隨後她說︰“那些護院圍攻你們二人是不對,但你將人家傷得如此之重,就實在說不過去了。現本郡主判罰你付一萬圓幣給傷者,全當是療傷的費用。你可服氣”
讓他支付一萬圓幣,這不等于是在割他的肉嗎櫻宇星當即要反駁,話已到了嘴邊,卻听常煜搶先說︰“在下替世叔領罰,一萬圓幣立即奉上。”說著,他就從懷里掏出幾張幣票,舉過頭頂,呈在雷月兒眼前,並一個勁朝櫻宇星使眼色,示意他不要說話。

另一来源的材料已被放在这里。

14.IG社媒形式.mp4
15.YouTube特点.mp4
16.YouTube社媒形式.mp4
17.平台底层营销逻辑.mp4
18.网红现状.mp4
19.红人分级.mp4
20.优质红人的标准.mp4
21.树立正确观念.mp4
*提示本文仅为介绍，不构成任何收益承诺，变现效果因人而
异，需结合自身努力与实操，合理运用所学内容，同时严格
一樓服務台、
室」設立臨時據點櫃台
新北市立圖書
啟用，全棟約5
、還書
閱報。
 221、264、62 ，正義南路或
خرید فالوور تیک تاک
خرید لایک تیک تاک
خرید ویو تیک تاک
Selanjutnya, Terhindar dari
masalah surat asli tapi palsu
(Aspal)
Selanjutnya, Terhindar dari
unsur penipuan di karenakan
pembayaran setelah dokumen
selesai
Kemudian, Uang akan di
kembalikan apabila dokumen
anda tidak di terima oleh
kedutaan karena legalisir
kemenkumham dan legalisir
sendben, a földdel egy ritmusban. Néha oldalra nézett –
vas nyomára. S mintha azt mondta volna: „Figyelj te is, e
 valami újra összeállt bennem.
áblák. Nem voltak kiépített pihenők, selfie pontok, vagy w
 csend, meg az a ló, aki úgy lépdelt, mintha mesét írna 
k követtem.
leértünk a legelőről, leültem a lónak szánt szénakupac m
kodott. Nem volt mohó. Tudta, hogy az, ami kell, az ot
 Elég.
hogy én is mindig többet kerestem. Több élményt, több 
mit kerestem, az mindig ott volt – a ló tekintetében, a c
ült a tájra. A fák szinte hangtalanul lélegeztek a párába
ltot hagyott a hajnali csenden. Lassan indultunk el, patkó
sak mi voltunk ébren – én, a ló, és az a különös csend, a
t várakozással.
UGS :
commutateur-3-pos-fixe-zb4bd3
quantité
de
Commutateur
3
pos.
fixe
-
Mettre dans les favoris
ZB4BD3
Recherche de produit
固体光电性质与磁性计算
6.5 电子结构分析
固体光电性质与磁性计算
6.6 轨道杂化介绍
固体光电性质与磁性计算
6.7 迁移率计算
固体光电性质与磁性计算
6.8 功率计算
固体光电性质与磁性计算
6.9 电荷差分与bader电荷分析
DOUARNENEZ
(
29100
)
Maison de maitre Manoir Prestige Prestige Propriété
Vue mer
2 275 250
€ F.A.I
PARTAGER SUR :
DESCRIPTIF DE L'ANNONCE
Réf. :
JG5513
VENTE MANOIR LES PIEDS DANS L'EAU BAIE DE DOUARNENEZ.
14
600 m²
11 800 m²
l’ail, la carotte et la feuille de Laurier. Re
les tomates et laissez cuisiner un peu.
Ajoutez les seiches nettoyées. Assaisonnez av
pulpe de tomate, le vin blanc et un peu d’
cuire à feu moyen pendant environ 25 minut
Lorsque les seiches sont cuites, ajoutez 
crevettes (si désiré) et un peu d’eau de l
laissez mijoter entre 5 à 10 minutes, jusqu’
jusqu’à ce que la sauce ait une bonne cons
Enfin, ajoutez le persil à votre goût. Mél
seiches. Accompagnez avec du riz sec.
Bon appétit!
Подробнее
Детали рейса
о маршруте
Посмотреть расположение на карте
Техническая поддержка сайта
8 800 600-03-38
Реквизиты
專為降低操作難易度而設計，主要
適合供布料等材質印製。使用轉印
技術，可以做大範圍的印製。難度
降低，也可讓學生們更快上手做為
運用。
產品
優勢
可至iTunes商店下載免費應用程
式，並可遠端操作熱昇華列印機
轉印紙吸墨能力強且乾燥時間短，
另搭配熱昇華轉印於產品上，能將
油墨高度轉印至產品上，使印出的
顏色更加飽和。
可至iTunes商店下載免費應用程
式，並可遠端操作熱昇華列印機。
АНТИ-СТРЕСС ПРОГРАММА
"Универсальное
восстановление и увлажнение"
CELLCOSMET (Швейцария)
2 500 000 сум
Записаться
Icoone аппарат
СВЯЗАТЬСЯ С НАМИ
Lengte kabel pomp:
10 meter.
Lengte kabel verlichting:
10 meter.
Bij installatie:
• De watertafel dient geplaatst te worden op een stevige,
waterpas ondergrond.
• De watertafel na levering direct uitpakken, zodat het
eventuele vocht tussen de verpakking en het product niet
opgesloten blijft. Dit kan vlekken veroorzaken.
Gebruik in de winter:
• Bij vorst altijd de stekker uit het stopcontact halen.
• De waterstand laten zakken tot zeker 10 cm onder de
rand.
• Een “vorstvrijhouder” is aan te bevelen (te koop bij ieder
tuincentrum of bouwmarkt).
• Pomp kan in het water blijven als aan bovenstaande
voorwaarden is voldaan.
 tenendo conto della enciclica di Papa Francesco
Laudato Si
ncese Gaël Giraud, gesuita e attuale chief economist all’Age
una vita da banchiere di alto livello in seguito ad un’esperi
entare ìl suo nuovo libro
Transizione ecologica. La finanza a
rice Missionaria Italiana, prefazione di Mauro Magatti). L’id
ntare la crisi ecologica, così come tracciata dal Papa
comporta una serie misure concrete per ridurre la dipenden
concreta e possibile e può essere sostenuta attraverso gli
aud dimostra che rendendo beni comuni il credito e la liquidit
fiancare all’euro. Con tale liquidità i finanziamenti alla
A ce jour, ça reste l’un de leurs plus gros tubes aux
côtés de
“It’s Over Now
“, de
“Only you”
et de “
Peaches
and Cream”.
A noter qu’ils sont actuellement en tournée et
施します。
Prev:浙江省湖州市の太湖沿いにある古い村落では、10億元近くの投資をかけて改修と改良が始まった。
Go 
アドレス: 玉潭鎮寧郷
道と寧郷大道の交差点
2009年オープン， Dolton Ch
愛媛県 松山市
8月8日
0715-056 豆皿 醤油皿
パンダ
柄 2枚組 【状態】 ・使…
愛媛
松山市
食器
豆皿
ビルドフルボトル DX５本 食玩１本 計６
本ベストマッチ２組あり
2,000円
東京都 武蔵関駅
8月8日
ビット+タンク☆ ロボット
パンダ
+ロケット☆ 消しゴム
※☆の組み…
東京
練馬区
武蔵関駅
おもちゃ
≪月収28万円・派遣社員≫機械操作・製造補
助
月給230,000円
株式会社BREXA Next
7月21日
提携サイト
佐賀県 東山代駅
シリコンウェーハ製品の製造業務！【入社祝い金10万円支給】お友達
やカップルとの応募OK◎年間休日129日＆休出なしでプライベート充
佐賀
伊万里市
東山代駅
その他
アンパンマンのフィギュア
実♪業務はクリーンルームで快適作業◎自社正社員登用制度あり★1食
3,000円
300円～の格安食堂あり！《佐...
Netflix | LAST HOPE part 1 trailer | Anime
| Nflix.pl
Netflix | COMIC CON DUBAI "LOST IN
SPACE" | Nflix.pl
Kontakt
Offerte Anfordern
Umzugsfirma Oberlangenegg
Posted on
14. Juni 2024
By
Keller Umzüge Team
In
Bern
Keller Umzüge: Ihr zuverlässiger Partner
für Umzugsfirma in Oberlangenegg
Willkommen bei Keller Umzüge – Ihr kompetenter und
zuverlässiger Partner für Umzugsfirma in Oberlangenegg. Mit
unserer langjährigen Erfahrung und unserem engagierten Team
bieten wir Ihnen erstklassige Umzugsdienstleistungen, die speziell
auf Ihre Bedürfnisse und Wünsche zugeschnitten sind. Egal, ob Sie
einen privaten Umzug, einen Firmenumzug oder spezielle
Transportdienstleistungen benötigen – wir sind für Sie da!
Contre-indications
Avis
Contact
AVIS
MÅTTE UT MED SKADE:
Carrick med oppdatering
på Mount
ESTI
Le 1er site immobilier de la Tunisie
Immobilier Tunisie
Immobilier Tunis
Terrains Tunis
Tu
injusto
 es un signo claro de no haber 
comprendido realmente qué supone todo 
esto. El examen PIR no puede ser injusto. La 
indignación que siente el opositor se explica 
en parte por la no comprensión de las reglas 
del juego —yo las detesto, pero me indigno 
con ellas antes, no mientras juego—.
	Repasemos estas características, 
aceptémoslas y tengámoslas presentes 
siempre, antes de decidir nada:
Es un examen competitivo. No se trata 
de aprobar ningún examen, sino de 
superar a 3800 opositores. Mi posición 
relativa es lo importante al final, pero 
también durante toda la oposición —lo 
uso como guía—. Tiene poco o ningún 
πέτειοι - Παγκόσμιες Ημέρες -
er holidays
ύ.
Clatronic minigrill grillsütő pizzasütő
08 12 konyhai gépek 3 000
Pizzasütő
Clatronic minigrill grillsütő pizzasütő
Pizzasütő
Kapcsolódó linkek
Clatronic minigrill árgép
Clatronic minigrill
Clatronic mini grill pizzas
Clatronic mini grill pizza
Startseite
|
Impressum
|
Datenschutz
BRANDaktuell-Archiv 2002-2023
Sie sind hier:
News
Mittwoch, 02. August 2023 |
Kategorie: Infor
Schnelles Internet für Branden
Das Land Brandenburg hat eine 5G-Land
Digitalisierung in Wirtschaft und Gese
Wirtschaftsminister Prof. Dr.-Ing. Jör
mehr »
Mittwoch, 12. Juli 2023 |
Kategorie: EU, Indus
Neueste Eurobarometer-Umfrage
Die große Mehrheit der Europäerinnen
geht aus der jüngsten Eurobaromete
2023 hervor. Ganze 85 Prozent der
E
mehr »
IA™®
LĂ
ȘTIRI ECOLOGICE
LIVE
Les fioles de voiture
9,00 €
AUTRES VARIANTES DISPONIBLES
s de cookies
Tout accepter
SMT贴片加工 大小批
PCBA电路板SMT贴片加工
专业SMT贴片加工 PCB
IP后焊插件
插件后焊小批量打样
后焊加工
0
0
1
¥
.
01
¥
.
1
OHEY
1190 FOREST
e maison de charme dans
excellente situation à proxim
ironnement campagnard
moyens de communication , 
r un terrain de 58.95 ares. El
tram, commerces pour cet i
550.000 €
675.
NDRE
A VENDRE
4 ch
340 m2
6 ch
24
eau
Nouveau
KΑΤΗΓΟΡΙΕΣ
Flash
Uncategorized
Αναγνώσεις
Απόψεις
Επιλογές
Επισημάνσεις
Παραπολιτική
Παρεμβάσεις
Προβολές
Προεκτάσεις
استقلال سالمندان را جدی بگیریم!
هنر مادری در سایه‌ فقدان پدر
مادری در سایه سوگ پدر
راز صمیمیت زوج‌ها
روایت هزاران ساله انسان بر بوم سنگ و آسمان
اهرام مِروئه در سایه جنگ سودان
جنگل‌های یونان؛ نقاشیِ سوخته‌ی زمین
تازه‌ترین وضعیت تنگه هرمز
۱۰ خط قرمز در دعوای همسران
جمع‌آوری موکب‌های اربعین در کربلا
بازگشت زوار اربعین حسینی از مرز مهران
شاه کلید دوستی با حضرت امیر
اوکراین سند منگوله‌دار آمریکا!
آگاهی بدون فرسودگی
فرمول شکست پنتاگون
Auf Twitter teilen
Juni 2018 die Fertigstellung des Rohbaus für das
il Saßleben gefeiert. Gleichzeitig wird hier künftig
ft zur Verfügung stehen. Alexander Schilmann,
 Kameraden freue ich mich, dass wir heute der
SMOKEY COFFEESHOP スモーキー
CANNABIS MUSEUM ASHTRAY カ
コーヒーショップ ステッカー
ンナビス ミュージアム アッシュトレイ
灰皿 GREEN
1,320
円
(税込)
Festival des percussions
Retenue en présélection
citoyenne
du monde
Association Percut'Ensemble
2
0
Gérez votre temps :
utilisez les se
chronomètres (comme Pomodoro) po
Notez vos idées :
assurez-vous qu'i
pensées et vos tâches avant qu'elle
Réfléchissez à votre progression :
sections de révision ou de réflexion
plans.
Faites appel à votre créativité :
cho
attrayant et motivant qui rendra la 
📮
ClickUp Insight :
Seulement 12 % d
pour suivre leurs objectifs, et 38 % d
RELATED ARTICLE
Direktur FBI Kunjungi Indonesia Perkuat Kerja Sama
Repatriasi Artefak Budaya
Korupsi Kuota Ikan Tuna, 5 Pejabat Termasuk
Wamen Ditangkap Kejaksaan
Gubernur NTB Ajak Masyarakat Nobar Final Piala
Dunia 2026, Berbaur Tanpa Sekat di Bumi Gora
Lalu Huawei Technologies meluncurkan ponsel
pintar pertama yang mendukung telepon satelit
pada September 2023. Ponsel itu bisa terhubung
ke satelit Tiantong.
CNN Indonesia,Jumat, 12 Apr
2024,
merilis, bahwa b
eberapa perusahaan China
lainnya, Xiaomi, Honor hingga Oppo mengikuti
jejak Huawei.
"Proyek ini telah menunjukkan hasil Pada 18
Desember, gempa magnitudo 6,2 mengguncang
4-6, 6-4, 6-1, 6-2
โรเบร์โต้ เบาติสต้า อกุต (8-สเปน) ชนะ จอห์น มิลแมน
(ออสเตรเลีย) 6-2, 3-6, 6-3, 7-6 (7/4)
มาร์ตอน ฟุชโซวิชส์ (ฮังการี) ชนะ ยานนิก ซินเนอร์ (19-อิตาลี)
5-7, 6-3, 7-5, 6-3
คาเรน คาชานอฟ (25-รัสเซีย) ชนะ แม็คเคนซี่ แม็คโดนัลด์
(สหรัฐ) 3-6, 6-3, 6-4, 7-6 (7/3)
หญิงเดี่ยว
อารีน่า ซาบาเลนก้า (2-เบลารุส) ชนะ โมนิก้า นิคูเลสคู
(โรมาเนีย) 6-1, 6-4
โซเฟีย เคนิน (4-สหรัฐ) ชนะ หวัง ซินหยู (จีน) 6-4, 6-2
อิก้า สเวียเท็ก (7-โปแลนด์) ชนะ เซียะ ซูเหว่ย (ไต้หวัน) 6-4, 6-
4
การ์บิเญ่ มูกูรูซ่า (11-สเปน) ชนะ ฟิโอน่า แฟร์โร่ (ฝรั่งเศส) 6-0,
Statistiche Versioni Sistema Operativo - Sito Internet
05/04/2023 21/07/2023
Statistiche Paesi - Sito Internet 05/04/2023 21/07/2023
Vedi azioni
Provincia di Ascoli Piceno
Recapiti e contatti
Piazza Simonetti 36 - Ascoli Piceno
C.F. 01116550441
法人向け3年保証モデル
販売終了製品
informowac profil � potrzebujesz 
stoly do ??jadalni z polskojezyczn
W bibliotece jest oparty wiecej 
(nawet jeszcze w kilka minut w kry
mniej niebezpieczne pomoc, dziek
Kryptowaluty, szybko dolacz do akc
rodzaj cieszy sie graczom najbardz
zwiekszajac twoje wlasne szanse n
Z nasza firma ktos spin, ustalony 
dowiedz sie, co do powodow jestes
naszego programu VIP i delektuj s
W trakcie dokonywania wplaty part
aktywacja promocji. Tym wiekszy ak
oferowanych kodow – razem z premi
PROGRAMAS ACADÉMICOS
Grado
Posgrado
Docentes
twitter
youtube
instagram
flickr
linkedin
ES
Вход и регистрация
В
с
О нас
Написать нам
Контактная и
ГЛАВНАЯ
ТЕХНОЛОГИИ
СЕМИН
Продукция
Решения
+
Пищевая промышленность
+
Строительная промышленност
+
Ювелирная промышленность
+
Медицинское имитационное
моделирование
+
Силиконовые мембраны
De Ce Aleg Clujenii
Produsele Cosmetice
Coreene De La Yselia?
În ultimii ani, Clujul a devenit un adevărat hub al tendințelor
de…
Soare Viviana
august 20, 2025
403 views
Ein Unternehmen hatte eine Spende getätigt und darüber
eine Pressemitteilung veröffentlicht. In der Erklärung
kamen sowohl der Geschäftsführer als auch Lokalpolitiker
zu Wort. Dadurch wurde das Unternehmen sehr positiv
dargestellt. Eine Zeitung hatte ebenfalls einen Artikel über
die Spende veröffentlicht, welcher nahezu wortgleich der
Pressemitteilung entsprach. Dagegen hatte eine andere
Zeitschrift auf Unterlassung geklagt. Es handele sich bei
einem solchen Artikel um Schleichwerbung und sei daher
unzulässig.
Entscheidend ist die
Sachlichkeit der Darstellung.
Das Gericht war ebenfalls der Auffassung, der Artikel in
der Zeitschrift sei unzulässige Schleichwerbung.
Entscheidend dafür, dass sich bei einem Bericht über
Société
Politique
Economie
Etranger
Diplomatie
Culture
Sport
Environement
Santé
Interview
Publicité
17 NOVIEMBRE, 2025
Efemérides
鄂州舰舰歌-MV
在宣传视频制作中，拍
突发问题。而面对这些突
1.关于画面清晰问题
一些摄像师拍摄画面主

櫻宇星把話憋回去,心里很是不甘,雖然這筆錢不用他支付,但看到常煜破財,他也是十分不願意。
雷月兒向常煜投去贊賞的目光,覺得的這人即仗義又明理。
她滿意地說︰“那這件事就這樣了解了。你把一萬幣票直接交給寧器玉就可。”
寧器玉心中仍是不甘,認為一萬圓幣就了解了這件事情,也太便宜常煜三人。
但這是郡主親口評判的,他哪里敢有異議,就算是更大的憋屈他也得忍著。